L.A. band Fairground Saints to perform in Clifton Park

Provided Photo. 
The Fairground Saints will be playing at The Upstate Concert Hall later this month. Left to right: Megan McAllister, 26, Mason Van Valin, 23, and Elijah Edwards, 20.Provided Photo. The Fairground Saints will be playing at The Upstate Concert Hall later this month. Left to right: Megan McAllister, 26, Mason Van Valin, 23, and Elijah Edwards, 20.

By Cady Kuzmich
Gazette Reporter

Clifton Park — The Fairground Saints, an up and coming country pop trio from Los Angeles, will be opening for Carly Rae Jepsen at the Upstate Concert Hall in Clifton Park Tuesday, March 22. The band released its self-titled debut album in 2015 with The Verve Group/Universal Records and have since turned heads at NPR, Huffington Post, Rolling Stone magazine and other big names in the music world.

Forming the Fairground Saints
Singer Mason Van Valin, 23, and guitarist Elijah Edwards, 20, both hail from the Santa Ynez Valley in Southern California. When Van Valin wrote an ad in hopes of finding a bandmate five years ago, he didn’t exactly have 15 year old Edwards in mind. “He was so young that I didn’t really take him seriously,” said Van Valin.

Still, despite some apprehension, Van Valin sent Edwards a simple recording of Van Valin singing and playing his acoustic guitar. “A little while later he sent it back and he added drums, bass, mandolin, Dobro, all this crazy stuff — it sounded great, like he had recorded it in a professional studio. I was just, like, “Well, cool, man — you got the job!”’ Van Valin recalled.

The duo began playing shows around Santa Barbara and soon garnered the attention of producer Matthew Wilder. Van Valin’s sister was making a scrapbook for Wilder’s former road manager at the time. She told him, “Oh, you should listen to my brother’s band on Youtube!” and he just said “Everybody has a brother on Youtube,” but she insisted he take a listen.

Wilder thought the pair would benefit from a female voice. The voice Wilder had in mind was that of Midwesterner Megan McAllister, who also plays the guitar and the dulcimer.

Originally from Michigan, McAllister began writing songs at age six. Though she spent most her life in the midwest, she travelled the world leading songwriting workshops in 17 countries over the course of four years with the music education nonprofit, The Young Americans. Now, 26 years old, McAllister lives in North Hollywood.

When McAllister was three years old, her dad noticed she was harmonizing with the car radio — her parents soon began entering McAllister in singing competitions. “I was kind of a quiet little girl but whenever I would go on stage and sing I would feel comfortable for the first time,” she said. On stage, she said, she felt at home.

“Through a random sequence of events, they found me on Youtube,” she explained. “I hadn’t really submitted myself for the audition. Matthew [Wilder] actually found my dad’s restaurant online, since it was the only way he could contact me.” Wilder called McAllister’s father and they arranged for her to meet Van Valin and Edwards. “It was a match made in heaven,” she said.

:: RAW DATA ::
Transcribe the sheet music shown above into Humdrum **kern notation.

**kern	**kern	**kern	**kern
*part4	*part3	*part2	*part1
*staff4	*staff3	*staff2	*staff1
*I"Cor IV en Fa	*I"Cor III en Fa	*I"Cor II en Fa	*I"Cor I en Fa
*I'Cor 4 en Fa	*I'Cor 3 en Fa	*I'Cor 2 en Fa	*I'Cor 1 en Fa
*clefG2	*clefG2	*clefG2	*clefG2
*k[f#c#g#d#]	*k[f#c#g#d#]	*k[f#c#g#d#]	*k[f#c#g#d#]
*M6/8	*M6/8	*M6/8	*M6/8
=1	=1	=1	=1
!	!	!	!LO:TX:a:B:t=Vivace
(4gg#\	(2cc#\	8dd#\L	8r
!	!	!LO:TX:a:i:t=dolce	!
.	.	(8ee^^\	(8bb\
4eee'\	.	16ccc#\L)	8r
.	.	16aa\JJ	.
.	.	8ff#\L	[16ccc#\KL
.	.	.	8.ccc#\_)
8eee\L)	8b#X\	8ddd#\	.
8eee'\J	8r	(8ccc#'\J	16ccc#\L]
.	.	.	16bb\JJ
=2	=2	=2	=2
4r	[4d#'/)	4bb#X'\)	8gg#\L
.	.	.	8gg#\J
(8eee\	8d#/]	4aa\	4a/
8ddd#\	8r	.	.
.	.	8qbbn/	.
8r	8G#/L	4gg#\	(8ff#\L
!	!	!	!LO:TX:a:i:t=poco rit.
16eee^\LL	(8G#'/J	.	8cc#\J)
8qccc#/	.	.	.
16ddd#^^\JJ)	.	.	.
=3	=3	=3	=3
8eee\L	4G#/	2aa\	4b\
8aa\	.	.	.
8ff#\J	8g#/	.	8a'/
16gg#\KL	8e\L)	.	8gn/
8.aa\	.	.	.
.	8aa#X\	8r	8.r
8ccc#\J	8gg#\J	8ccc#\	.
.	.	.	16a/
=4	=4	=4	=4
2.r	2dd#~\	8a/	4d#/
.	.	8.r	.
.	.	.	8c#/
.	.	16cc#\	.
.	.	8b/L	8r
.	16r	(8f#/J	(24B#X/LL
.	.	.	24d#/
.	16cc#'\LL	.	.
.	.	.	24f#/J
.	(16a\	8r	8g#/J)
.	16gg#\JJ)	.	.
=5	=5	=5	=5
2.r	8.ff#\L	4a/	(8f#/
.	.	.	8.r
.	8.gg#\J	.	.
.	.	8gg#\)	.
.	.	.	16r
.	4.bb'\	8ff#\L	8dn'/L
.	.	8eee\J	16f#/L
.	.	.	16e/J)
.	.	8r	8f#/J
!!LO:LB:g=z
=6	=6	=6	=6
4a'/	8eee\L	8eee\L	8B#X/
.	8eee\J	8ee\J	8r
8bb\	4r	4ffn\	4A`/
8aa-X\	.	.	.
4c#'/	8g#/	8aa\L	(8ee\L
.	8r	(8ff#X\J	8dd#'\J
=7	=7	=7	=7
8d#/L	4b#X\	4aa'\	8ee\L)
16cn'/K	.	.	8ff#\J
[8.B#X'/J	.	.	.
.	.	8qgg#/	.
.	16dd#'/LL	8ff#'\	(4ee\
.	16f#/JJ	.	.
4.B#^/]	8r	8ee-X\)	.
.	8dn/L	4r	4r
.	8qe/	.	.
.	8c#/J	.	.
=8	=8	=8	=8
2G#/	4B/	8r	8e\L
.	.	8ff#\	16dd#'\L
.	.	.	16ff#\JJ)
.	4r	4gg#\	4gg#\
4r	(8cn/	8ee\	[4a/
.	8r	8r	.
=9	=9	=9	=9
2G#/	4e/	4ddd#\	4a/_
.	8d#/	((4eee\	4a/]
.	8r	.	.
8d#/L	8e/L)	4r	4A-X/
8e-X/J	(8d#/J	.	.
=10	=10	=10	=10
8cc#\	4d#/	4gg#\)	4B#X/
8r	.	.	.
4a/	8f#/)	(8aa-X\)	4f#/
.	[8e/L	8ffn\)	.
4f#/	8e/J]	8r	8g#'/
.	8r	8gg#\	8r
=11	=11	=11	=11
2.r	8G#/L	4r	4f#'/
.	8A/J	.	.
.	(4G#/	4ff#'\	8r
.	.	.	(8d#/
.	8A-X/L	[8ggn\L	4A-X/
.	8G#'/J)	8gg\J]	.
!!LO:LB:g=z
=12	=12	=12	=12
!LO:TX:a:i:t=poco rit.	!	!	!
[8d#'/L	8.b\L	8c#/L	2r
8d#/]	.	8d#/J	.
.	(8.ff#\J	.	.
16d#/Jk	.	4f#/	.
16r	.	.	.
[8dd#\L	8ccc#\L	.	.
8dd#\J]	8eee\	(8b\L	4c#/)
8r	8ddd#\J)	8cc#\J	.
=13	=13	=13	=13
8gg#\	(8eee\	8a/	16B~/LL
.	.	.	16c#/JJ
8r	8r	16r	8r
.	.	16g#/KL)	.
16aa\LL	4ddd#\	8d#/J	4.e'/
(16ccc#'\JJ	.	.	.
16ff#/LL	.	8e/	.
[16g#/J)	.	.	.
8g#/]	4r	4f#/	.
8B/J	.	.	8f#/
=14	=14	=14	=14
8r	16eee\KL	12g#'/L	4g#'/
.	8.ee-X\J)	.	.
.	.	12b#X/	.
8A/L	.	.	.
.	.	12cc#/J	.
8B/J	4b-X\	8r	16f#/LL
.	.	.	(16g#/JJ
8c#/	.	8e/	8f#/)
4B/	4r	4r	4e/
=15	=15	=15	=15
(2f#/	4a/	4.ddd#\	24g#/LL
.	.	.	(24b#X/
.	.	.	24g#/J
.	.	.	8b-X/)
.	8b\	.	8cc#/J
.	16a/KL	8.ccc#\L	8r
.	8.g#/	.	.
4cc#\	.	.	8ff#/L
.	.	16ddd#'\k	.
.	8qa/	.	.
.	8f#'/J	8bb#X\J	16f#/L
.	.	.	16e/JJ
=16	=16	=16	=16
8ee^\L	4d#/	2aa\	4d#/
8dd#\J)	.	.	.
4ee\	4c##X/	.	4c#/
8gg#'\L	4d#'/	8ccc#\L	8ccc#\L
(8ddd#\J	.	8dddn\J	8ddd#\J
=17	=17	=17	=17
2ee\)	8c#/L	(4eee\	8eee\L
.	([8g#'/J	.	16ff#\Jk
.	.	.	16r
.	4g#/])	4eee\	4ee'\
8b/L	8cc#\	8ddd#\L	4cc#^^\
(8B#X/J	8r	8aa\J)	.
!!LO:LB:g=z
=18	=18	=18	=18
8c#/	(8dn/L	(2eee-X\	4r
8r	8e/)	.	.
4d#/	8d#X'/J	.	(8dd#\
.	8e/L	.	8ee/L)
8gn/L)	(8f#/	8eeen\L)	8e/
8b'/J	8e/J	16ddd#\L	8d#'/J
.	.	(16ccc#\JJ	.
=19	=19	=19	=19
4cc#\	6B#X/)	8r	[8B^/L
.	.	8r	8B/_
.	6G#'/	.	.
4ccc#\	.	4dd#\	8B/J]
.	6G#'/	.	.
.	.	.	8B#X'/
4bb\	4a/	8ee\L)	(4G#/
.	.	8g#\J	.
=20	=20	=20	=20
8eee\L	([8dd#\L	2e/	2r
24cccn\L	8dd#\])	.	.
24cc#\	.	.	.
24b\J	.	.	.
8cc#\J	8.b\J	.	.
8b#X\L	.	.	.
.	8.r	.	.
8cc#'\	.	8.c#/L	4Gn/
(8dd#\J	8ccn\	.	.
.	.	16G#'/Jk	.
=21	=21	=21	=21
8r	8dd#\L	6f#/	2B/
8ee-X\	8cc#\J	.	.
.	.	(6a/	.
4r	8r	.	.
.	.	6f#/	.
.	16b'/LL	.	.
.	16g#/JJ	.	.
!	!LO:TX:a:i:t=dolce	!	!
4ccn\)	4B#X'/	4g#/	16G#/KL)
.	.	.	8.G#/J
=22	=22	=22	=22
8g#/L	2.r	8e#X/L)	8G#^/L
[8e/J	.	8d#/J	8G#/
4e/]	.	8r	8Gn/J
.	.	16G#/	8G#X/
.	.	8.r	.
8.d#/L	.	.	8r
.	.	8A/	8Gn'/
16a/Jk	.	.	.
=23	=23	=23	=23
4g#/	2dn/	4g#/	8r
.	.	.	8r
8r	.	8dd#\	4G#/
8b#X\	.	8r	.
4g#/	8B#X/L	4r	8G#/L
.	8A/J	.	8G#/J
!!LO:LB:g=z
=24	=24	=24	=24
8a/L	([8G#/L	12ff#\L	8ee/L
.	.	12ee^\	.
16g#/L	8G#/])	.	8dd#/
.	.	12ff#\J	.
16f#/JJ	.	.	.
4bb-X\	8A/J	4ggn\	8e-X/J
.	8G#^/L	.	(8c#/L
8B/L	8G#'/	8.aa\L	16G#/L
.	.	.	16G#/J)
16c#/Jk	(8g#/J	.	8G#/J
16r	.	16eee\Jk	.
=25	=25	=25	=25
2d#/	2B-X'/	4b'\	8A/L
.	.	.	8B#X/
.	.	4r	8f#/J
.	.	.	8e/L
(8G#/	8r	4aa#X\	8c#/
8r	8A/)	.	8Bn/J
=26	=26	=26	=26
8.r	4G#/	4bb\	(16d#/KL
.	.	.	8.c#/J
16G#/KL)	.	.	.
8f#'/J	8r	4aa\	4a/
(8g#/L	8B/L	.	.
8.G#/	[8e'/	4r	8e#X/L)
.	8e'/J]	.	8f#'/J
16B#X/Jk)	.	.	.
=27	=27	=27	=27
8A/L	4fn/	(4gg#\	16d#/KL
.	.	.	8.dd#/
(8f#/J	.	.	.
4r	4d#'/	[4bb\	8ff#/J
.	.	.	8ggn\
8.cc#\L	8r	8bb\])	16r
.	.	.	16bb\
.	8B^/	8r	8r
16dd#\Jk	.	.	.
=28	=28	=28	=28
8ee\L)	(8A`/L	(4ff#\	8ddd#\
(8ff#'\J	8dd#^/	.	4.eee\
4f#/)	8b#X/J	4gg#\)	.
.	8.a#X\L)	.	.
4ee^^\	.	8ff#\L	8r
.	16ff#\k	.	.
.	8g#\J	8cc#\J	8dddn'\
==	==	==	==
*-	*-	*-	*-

:: TASKS TO CARRY OUT ::
**a.** Answer these questions from the Fairground Saints article:
(i) Which performer will the Fairground Saints open for at the Upstate Concert Hall?
(ii) In how many countries did Megan McAllister lead songwriting workshops?
(iii) What did Matthew Wilder find online in order to contact McAllister?
**b.** Quote the Fairground Saints article word for word, starting at "Wilder thought the" and continuing through "and the dulcimer.".
**c.** Continue the Fairground Saints article from the point where it ends.

:: ANSWERS FOR THIS EXERCISE ::
**a.**
(i) Carly Rae Jepsen
(ii) 17 countries
(iii) Her dad's restaurant

**b.**
Wilder thought the pair would benefit from a female voice. The voice Wilder had in mind was that of Midwesterner Megan McAllister, who also plays the guitar and the dulcimer.

**c.**
Their roots
The guitar that vocalist Mason Van Valin plays on the record was given to his father when Mason was born. He credits his family for his diverse musical education growing up.

Van Valin recalled a video game that allowed him to create music as a “magical experience,” and considers that part of the equation that led him to begin making his own music. The other part of the equation was listening to Bob Dylan’s “Blood on the Tracks” with his dad. He grew up listening to James Taylor and Simon Garfunkel but he remembers the moment he heard Elliott Smith for the first time, saying, “that changed everything.” These days, Van Valin is a fan of Jake Bugg.

McAllister draws inspiration from female country singers like Shania Twain, Martina Mcbride, Dolly Parton and Patsy Cline. Also, she noted Hanson was the band that originally made her want to be in a band.

When Edwards was six years old, his uncle showed him how to play a song using only the black keys of a piano. “I remember desperately wanting to learn how to do that,” he said. The first song Edwards learned on guitar was Nickelodeon’s Drake and Josh theme song. “That is what has gotten me to where I am today,” he said with a laugh.

Edwards said his “catalyst for becoming kind of obsessive about music was John Mayer’s “Room for Squares.” I was always interested but when I first heard John Mayer I thought, ‘I need to get better and become everything I can be.’”

Edwards can be heard on the drums, bass, accordion, mandolin and guitar, though he said it’s not fun to list all the instruments in his repertoire. “Some instruments I play are kind of secret,” he said, adding, “You may hear an instrument on the record and wonder if it’s me. It’s me.”
One of their album’s biggest standouts is the song “Church,” which they describe as a “porch stomping” song with some political and religious undertones. Van Valin and Edwards were experimenting with different open tunings on the guitar when they happened upon the opening riff by accident. “We stopped and looked at each other and thought ‘Oh, that’s neat.’ We thought there might have been a ghost that came along to create the song,” said Van Valin.

He said the song “All for you” has a special place in his heart since it was the first song the band wrote together. “That was the point when we thought, “Yeah, this is really going to work.”’
While the band has gone on tour before, this is their first tour on a national scale. “It’s awesome,” said Van Valin, who noted how much of the tour he spends sleeping. “When I wake up to go to the bathroom I’ll look out the window and think ‘Oh, we’re driving through Texas.”

If the band could tour with anyone, all three members agreed it would be Kacey Musgraves.

The band members said they are eager to meet the people who come to their shows. “It’s a funny thing we’ve been noticing… people are nervous to meet someone they see on stage. We’re a bunch of nerds. If we could get rid of the stage, we would. It’s a necessary evil,” said Van Valin.

Edwards added, “the reason we do music in the first place is to connect to people and meet people.”

Van Valin explained the root of the the band’s name, Fairground Saints, saying, “It’s a way to pay homage to the everyday struggles people go through that make them saints in their own way. I don’t think you necessarily have to be divinely endowed to be a saint.”

Provided image.

Provided image.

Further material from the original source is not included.